Sementara sentuhan teknologi dilakukan pada metode penanaman padi. Pola tanam tandur jajar (menanam padi dengan ukuran 25 x 25 cm) diganti dengan pola tandur jajar legowo 21 yang menanam padi secara berselang-seling. Pola baru ini mampu meningkatkan populasi padi dari 160.000 rumpun per hektar jadi 210.000 rumpun.

Yang tak kalah penting, petani di sentra beras tetap mengedepankan musyawarah ”tudang sipulung” setiap memasuki masa tanam. Tudang sipulung adalah sebuah tradisi turun-temurun pada masyarakat Bugis-Makassar yang dihadiri tokoh masyarakat, pemerintah, dan akademisi untuk menentukan pedoman menanam bagi petani. Pada kesempatan itu tokoh adat dimintai pandangannya untuk menyinkronkan ramalan cuaca bersama perhitungan dari instansi terkait.

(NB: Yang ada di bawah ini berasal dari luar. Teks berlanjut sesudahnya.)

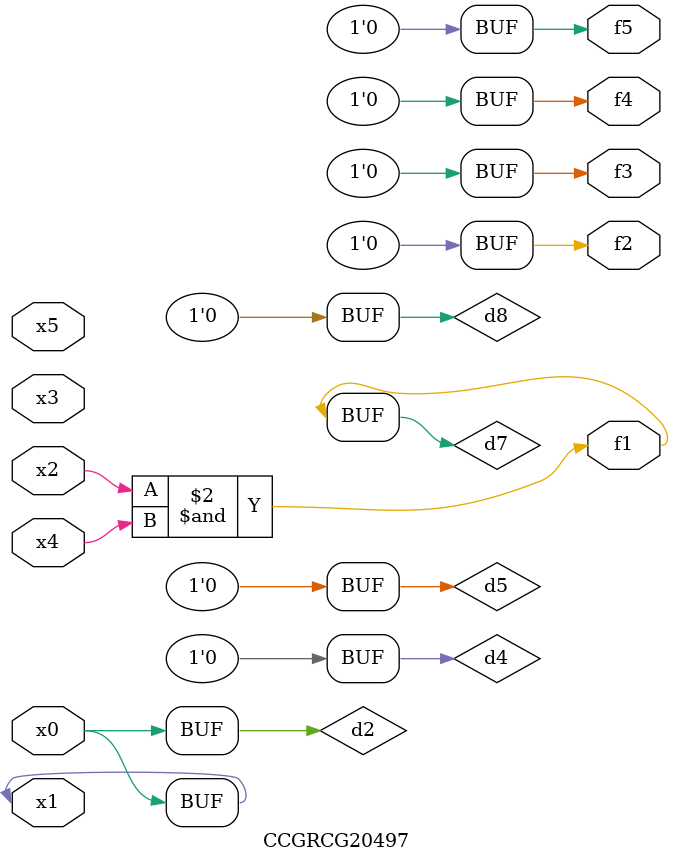
<source format=v>
module CCGRCG20497(
	input x0, x1, x2, x3, x4, x5,
	output f1, f2, f3, f4, f5
);

	wire d1, d2, d3, d4, d5, d6, d7, d8, d9;

	nand (d1, x1);
	buf (d2, x0, x1);
	nand (d3, x2, x4);
	and (d4, d1, d2);
	and (d5, d1, d2);
	nand (d6, d1, d3);
	not (d7, d3);
	xor (d8, d5);
	nor (d9, d5, d6);
	assign f1 = d7;
	assign f2 = d8;
	assign f3 = d8;
	assign f4 = d8;
	assign f5 = d8;
endmodule

</source>
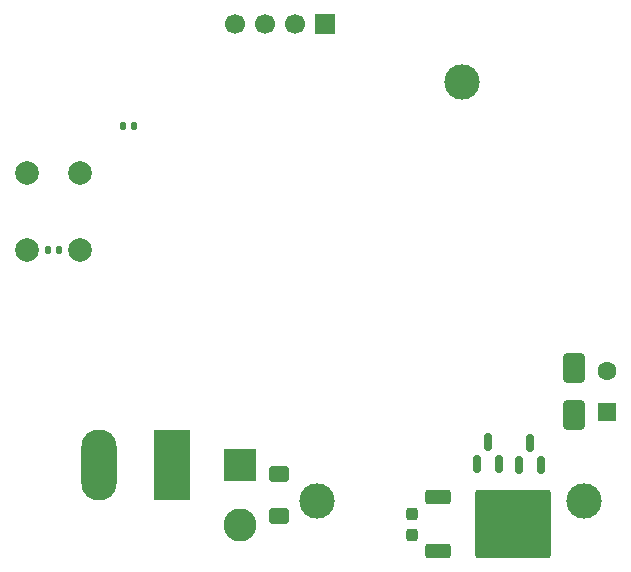
<source format=gbr>
%TF.GenerationSoftware,KiCad,Pcbnew,9.0.4*%
%TF.CreationDate,2025-10-16T14:37:17+03:00*%
%TF.ProjectId,ECAD_main,45434144-5f6d-4616-996e-2e6b69636164,rev?*%
%TF.SameCoordinates,Original*%
%TF.FileFunction,Soldermask,Bot*%
%TF.FilePolarity,Negative*%
%FSLAX46Y46*%
G04 Gerber Fmt 4.6, Leading zero omitted, Abs format (unit mm)*
G04 Created by KiCad (PCBNEW 9.0.4) date 2025-10-16 14:37:17*
%MOMM*%
%LPD*%
G01*
G04 APERTURE LIST*
G04 Aperture macros list*
%AMRoundRect*
0 Rectangle with rounded corners*
0 $1 Rounding radius*
0 $2 $3 $4 $5 $6 $7 $8 $9 X,Y pos of 4 corners*
0 Add a 4 corners polygon primitive as box body*
4,1,4,$2,$3,$4,$5,$6,$7,$8,$9,$2,$3,0*
0 Add four circle primitives for the rounded corners*
1,1,$1+$1,$2,$3*
1,1,$1+$1,$4,$5*
1,1,$1+$1,$6,$7*
1,1,$1+$1,$8,$9*
0 Add four rect primitives between the rounded corners*
20,1,$1+$1,$2,$3,$4,$5,0*
20,1,$1+$1,$4,$5,$6,$7,0*
20,1,$1+$1,$6,$7,$8,$9,0*
20,1,$1+$1,$8,$9,$2,$3,0*%
G04 Aperture macros list end*
%ADD10C,2.000000*%
%ADD11RoundRect,0.250000X0.550000X-0.550000X0.550000X0.550000X-0.550000X0.550000X-0.550000X-0.550000X0*%
%ADD12C,1.600000*%
%ADD13C,3.000000*%
%ADD14R,2.800000X2.800000*%
%ADD15C,2.800000*%
%ADD16R,3.020000X6.020000*%
%ADD17O,3.020000X6.020000*%
%ADD18R,1.700000X1.700000*%
%ADD19C,1.700000*%
%ADD20RoundRect,0.237500X-0.237500X0.300000X-0.237500X-0.300000X0.237500X-0.300000X0.237500X0.300000X0*%
%ADD21RoundRect,0.140000X0.140000X0.170000X-0.140000X0.170000X-0.140000X-0.170000X0.140000X-0.170000X0*%
%ADD22RoundRect,0.250000X-0.850000X-0.350000X0.850000X-0.350000X0.850000X0.350000X-0.850000X0.350000X0*%
%ADD23RoundRect,0.249997X-2.950003X-2.650003X2.950003X-2.650003X2.950003X2.650003X-2.950003X2.650003X0*%
%ADD24RoundRect,0.250000X-0.600000X0.400000X-0.600000X-0.400000X0.600000X-0.400000X0.600000X0.400000X0*%
%ADD25RoundRect,0.250000X0.650000X-1.000000X0.650000X1.000000X-0.650000X1.000000X-0.650000X-1.000000X0*%
%ADD26RoundRect,0.150000X0.150000X-0.587500X0.150000X0.587500X-0.150000X0.587500X-0.150000X-0.587500X0*%
%ADD27RoundRect,0.140000X-0.140000X-0.170000X0.140000X-0.170000X0.140000X0.170000X-0.140000X0.170000X0*%
G04 APERTURE END LIST*
D10*
%TO.C,SW1*%
X14162500Y-45250000D03*
X14162500Y-38750000D03*
X18662500Y-45250000D03*
X18662500Y-38750000D03*
%TD*%
D11*
%TO.C,C10*%
X63250000Y-59000000D03*
D12*
X63250000Y-55500000D03*
%TD*%
D13*
%TO.C,F1*%
X38700000Y-66500000D03*
X61300000Y-66500000D03*
%TD*%
%TO.C,TP3*%
X51000000Y-31000000D03*
%TD*%
D14*
%TO.C,J2*%
X32250000Y-63455000D03*
D15*
X32250000Y-68535000D03*
%TD*%
D16*
%TO.C,J3*%
X26450000Y-63500000D03*
D17*
X20250000Y-63500000D03*
%TD*%
D18*
%TO.C,J1*%
X39397500Y-26087500D03*
D19*
X36857500Y-26087500D03*
X34317500Y-26087500D03*
X31777500Y-26087500D03*
%TD*%
D20*
%TO.C,C11*%
X46750000Y-67637500D03*
X46750000Y-69362500D03*
%TD*%
D21*
%TO.C,C2*%
X23230000Y-34750000D03*
X22270000Y-34750000D03*
%TD*%
D22*
%TO.C,Q1*%
X49000000Y-70750000D03*
D23*
X55300000Y-68470000D03*
D22*
X49000000Y-66190000D03*
%TD*%
D24*
%TO.C,TH1*%
X35500000Y-64250000D03*
X35500000Y-67750000D03*
%TD*%
D25*
%TO.C,D6*%
X60500000Y-59250000D03*
X60500000Y-55250000D03*
%TD*%
D26*
%TO.C,D5*%
X57700000Y-63437500D03*
X55800000Y-63437500D03*
X56750000Y-61562500D03*
%TD*%
%TO.C,D7*%
X54150000Y-63375000D03*
X52250000Y-63375000D03*
X53200000Y-61500000D03*
%TD*%
D27*
%TO.C,C7*%
X15932500Y-45270000D03*
X16892500Y-45270000D03*
%TD*%
M02*

</source>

Selain berasal dari pemerintah pusat, bantuan operasional pertanian itu dialokasikan dalam APBD Sulsel. Sejak tahun 2008, anggaran pertanian terus meningkat seiring pertumbuhan produksi padi dan palawija Sulsel. Tahun ini, anggaran yang dialokasikan untuk pertanian mencapai Rp 187,14 miliar. Jumlah itu meningkat 60 persen dibandingkan anggaran pertanian tahun lalu.

Tingginya komitmen pemerintah itu tak lepas dari potensi pertanian yang dimiliki Sulsel. Menurut Ketua Kontak Tani Nelayan Andalan Sulawesi Selatan Rahman Daeng Tayang, 70 persen dari 5,6 juta jiwa penduduk usia produktif bekerja sebagai petani.

Dinas Pertanian Sulsel mencatat pertumbuhan produksi padi periode 2006-2009 sebesar 11,07 persen, yakni dari 3.306.507 ton (2006) menjadi 4.324.193 ton (2009). Program penambahan luas areal tanam dan penggunaan benih unggul membuat produksi 2010-2011 meningkat hingga 15 persen.

Mengekspor beras

Itu sebabnya sejak tahun 2009 Sulsel memperluas jangkauan pengiriman beras ke daerah lain. Tak hanya 12 provinsi yang ada di wilayah Indonesia timur, beras Sulsel turut menopang kebutuhan sejumlah daerah di Kalimantan dan Sumatera. Tahun lalu, ketika sebagian besar daerah di Pulau Jawa mengalami gagal panen, Sulsel mengirim 20 persen dari 1,8 juta ton surplus beras ke Jawa Timur dan DKI Jakarta.

Tahun 2011 pula menjadi momentum Sulsel memulai ekspor beras kelas premium, seperti kristal Celebes I, kepala super, dan kepala spesial. Kuota 50.000 ton dari Kementerian Perdagangan dimanfaatkan untuk mengekspor beras ke Ghana, Brunei, Filipina, dan Korea Selatan.

Sementara ekspor beras ke Malaysia dan Singapura terganjal kesepakatan antarpemerintah kedua negara tetangga itu dengan Thailand. ”Mereka telah mengikat kontrak lebih dulu dengan Thailand sehingga kami tak bisa mengekspor beras begitu saja,” ujar Kepala Bidang Produksi Dinas Pertanian Sulsel Muhammad Aris.

Tahun ini Sulsel kembali mendapat jatah ekspor 50.000 ton. Selain masih terikat kontrak dengan empat negara di atas, Sulsel tengah menjajaki peluang ekspor ke Timor Leste dan Papua Niugini. Harga jual beras ekspor berkisar Rp 9.500-Rp 10.500 per kilogram.

Menurut Aris, pengiriman beras antarpulau dan ekspor itu memberikan pendapatan yang signifikan bagi negara. Dengan modal biaya operasional Rp 387 miliar dari APBD dan APBN tahun lalu, penjualan beras Sulsel menghasilkan Rp 17 triliun.

Pemerintah pusat mematok Sulsel agar dapat berkontribusi terhadap program surplus beras 10 juta ton pada 2014.